● WHAT THE TASK ASKS:
If a line below falls between the line with "[568,867,664,880] Comments ->" and the line with "(297, 471) none", or is one of those two, output it exactly; output nothing else and no pictures.

● GIVEN DATA:
==================================================

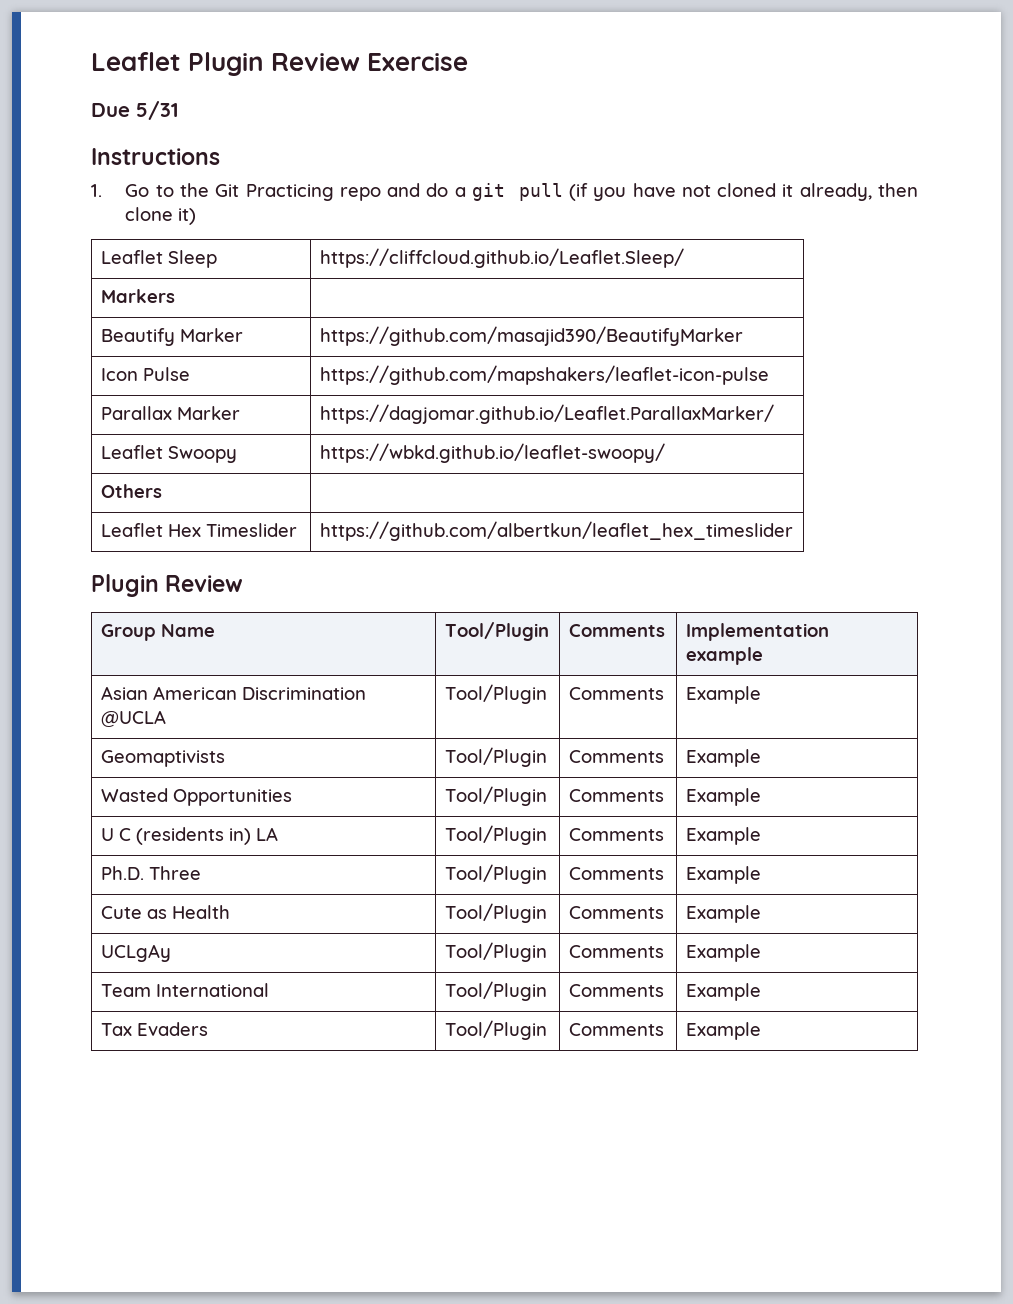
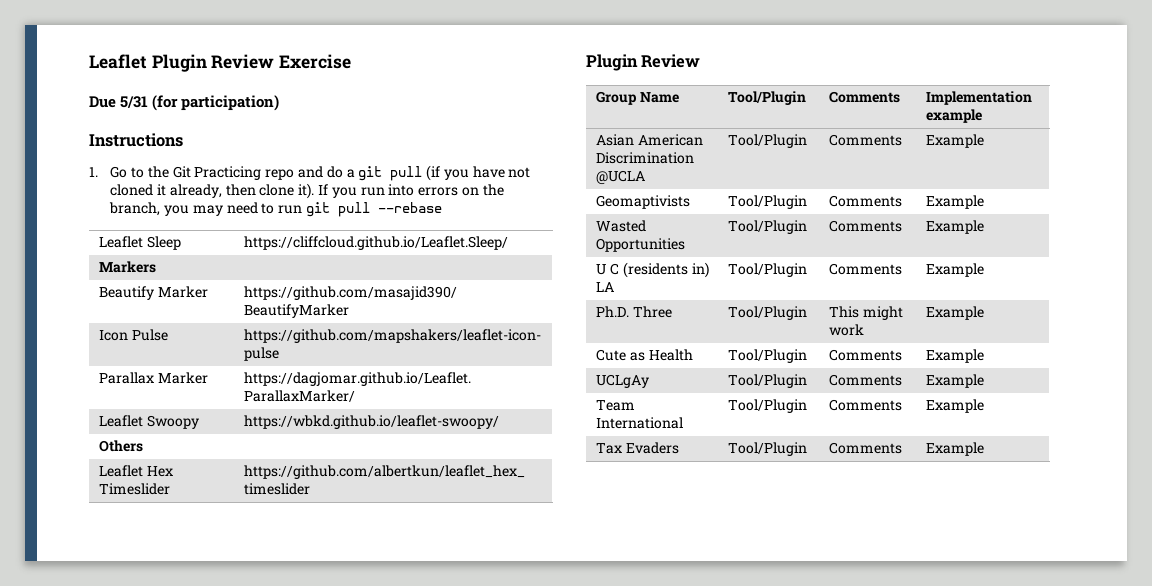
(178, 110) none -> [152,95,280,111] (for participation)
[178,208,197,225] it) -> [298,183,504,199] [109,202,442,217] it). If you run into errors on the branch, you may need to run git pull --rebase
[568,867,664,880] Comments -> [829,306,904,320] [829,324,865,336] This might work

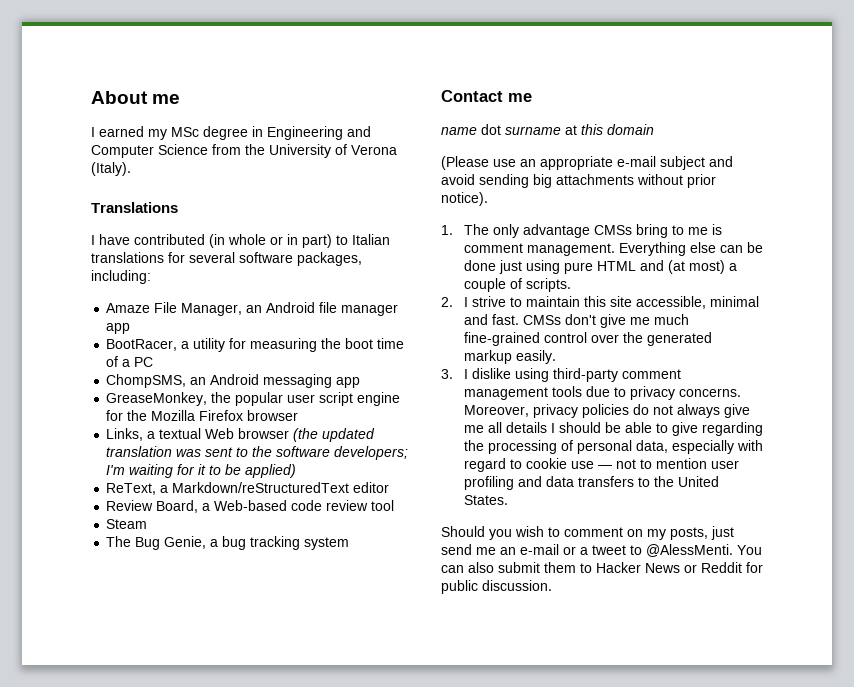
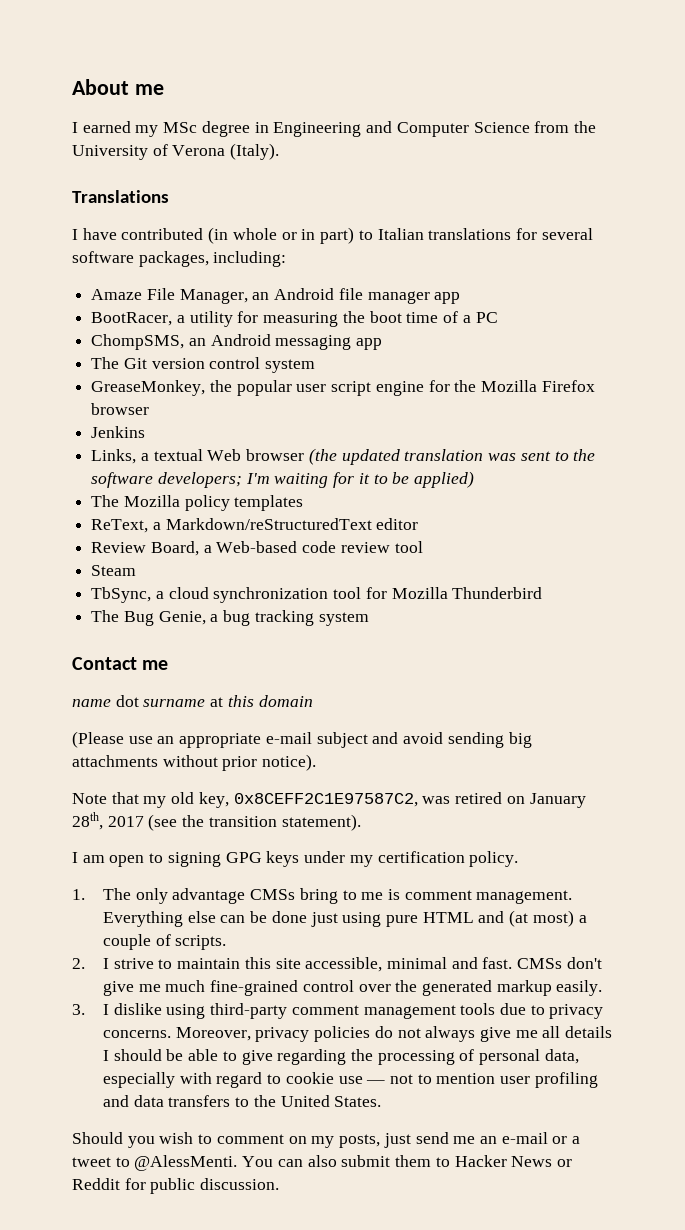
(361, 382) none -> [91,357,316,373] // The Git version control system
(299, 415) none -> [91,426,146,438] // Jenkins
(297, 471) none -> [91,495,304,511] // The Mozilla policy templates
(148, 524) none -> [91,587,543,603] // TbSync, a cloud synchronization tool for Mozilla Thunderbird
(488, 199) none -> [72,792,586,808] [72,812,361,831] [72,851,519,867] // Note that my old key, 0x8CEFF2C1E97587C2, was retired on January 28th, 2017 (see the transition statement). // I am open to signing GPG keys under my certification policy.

==================================================

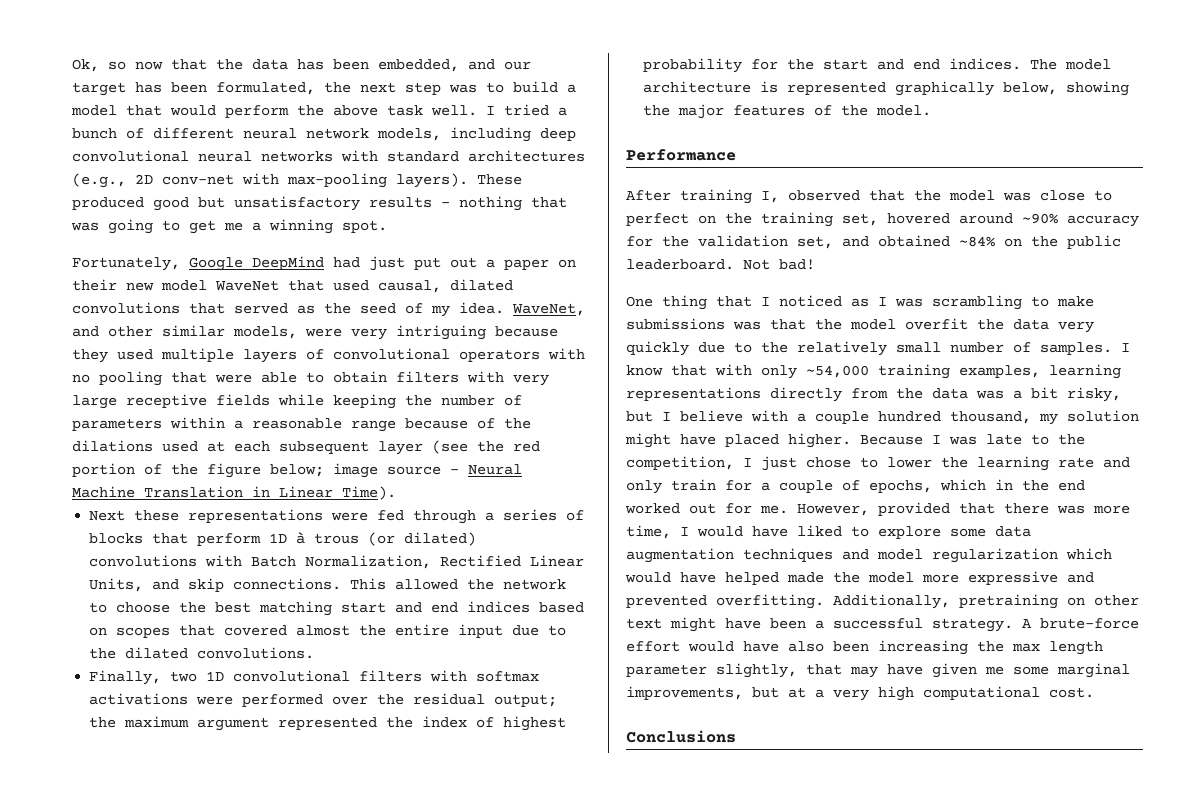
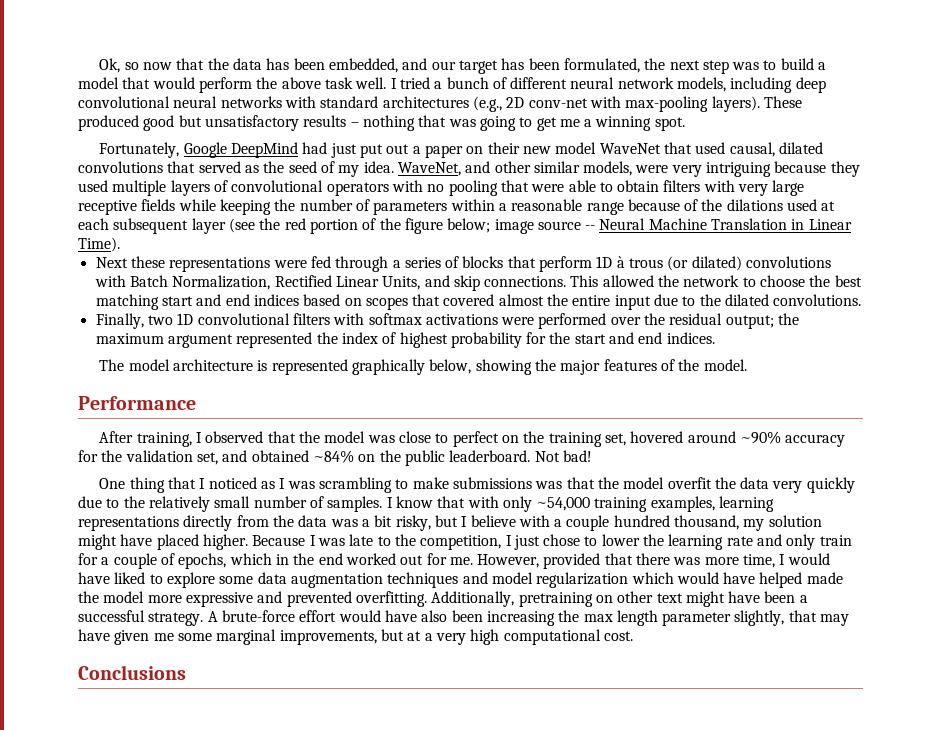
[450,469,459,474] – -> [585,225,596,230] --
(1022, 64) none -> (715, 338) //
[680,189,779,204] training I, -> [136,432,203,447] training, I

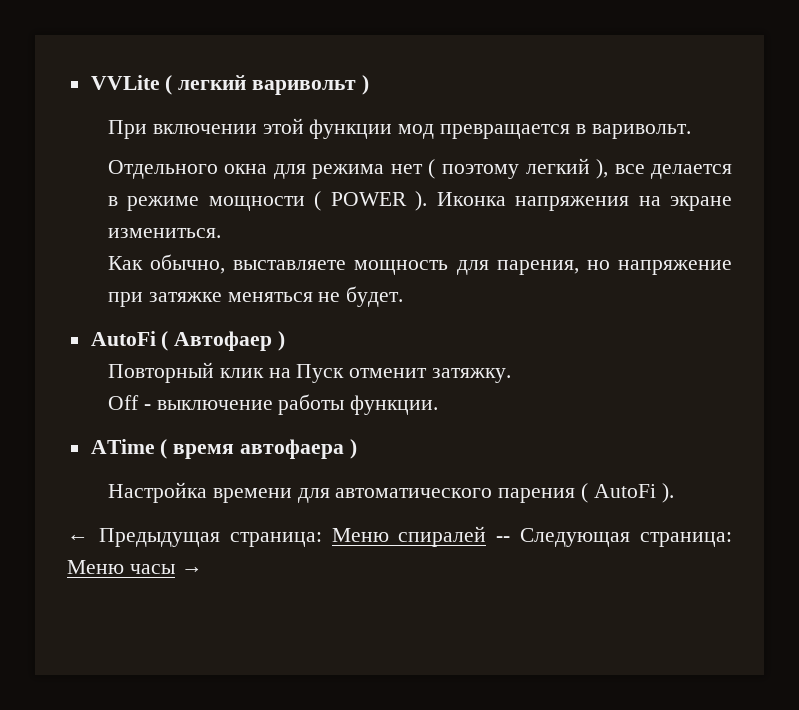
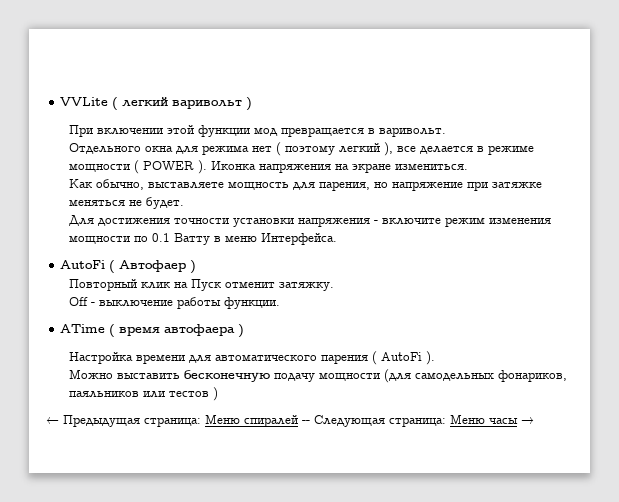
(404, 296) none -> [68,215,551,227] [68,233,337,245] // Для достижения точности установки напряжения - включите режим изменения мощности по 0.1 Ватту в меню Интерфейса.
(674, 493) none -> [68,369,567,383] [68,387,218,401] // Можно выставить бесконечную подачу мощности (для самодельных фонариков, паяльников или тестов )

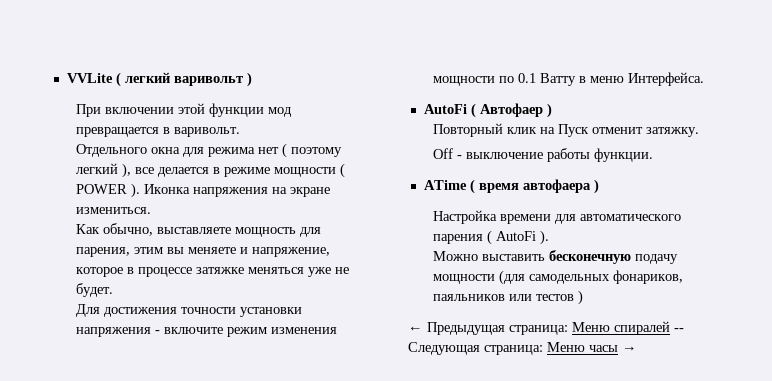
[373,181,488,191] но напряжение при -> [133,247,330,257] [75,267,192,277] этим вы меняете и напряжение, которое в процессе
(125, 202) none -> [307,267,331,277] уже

==================================================

● EXERCISE OUTPUT:
[568,867,664,880] Comments -> [829,306,904,320] [829,324,865,336] This might work

(361, 382) none -> [91,357,316,373] // The Git version control system
(299, 415) none -> [91,426,146,438] // Jenkins
(297, 471) none -> [91,495,304,511] // The Mozilla policy templates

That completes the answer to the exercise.